IAEA Launches Self-Assessment Tool for Emergency Preparedness


A new web-based tool launched yesterday by the IAEA enables Member States to assess their preparedness for nuclear and radiological emergencies and share their information with other countries. The Emergency Preparedness and Response Information Management System (EPRIMS) provides a comprehensive analysis of countries’ emergency preparedness arrangements and identifies areas for improvement.


“Without preparedness there can be no effective response in the case of an emergency,” said Elena Buglova, Head of the IAEA’s Incident and Emergency Centre. “This new self-assessment tool will make an important contribution to preparedness levels in Member States.”


EPRIMS is open to all Member States and it only needs the registration of a national coordinator to get started. During a pilot phase, all features have been tested with the assistance of some Member States.



The IAEA has launched its new Emergency Preparedness and Response Information Management System during a side-event of the 59th IAEA General Conference. (Photo: V. Fournier/IAEA)


Assessing arrangements for emergency preparedness and response on a national level is a complex task. Every emergency response system involves a broad range of stakeholders, from policy makers to fire fighters. EPRIMS enables Member States to merge all the information on the capabilities of stakeholders in a single system. It analyses the data and is able to identify where the response arrangements are consistent with IAEA Safety Standards and where further improvement is necessary. Multiple users in a Member State can work simultaneously with EPRIMS and enter their data, speeding up the self-assessment process.


EPRIMS offers Member States the option to share the results of their self-assessment with officials in other countries. Buglova explained that it was up to each Member State to decide with which other States it wanted to share its data, but the IAEA was encouraging wide sharing in order to maximize the benefits of the system for international preparedness.

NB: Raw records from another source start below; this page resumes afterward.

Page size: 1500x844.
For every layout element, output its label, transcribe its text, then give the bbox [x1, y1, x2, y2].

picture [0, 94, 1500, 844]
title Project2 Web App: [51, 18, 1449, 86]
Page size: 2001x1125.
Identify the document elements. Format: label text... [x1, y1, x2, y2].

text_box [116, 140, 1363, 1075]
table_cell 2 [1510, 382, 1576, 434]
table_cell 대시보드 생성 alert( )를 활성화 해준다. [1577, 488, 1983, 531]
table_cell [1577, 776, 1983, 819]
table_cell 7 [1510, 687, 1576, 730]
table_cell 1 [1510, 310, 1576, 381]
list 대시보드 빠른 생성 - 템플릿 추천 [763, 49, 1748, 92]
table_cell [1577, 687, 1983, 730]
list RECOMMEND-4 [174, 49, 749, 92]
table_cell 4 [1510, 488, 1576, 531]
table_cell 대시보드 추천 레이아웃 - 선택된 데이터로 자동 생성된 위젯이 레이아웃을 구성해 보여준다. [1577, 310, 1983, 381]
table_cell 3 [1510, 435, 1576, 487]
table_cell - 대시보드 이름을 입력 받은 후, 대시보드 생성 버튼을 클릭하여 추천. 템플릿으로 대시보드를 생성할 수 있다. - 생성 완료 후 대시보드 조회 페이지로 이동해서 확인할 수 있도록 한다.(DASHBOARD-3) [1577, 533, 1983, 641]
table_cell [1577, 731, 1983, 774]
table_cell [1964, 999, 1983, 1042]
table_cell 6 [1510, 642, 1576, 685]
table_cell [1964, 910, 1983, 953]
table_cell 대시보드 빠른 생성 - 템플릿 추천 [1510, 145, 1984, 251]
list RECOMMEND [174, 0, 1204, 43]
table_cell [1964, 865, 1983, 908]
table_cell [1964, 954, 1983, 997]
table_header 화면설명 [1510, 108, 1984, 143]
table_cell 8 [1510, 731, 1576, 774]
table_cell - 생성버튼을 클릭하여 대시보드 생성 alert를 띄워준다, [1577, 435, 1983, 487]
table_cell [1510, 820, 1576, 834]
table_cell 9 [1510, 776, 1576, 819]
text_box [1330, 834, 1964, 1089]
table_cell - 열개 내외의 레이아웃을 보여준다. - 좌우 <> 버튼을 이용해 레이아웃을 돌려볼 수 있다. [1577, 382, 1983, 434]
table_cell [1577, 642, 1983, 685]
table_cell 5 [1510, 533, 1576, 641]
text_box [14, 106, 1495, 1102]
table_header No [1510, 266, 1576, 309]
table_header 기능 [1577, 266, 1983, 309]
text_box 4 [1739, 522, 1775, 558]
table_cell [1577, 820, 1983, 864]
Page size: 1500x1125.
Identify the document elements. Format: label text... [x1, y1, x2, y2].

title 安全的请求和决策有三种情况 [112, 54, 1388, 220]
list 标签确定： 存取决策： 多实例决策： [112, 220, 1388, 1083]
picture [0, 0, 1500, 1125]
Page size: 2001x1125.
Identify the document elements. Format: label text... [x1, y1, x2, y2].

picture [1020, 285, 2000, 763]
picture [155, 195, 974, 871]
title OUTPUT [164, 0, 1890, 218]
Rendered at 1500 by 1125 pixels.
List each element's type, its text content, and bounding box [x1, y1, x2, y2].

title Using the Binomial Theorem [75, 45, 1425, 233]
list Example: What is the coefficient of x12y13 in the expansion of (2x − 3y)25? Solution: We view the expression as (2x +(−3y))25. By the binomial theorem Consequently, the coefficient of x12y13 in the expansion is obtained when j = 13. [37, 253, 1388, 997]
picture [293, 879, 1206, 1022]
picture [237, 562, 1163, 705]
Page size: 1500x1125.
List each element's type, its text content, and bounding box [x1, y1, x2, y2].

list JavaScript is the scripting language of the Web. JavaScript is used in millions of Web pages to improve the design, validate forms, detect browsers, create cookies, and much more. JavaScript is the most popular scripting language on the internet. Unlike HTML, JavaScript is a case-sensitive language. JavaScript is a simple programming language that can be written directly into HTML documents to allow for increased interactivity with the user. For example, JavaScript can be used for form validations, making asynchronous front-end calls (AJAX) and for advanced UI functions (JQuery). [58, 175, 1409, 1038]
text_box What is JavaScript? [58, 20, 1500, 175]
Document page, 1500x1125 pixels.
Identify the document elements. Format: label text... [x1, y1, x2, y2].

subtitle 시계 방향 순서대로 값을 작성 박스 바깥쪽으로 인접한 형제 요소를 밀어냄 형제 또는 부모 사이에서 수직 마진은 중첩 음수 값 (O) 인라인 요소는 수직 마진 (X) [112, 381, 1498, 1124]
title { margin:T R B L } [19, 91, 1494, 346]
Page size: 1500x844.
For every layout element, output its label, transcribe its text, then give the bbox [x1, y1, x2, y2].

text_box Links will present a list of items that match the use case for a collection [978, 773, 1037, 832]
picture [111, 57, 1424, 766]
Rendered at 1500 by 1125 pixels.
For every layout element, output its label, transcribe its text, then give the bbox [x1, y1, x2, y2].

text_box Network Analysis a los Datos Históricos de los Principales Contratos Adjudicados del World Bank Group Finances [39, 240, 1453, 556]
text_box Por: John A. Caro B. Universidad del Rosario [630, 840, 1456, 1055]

“As Member States from one region, for example, can share their information on emergency preparedness and response capabilities, a major advantage of EPRIMS is that it provides another basis to harmonize the response to transboundary emergencies within this region,” said Peter Hofer of Austria’s Federal Ministry of Agriculture, Forestry, Environment and Water Management.


Accurate technical information on nuclear power reactors is vital, both for the IAEA and its Member States, to effectively respond to an emergency. This kind of information is necessary for the IAEA to fulfil its expanded mandate to perform assessment and prognosis during such an emergency. EPRIMS includes a database of detailed technical information on nuclear power reactors, and the option to share all this data with other Member States facilitating international cooperation. The reactor technical information in EPRIMS complements the IAEA Power Reactor Information System (PRIS) database with which it is linked. “To aggregate this essential data is the second feature that makes EPRIMS unique and a truly international knowledge database,” Buglova said.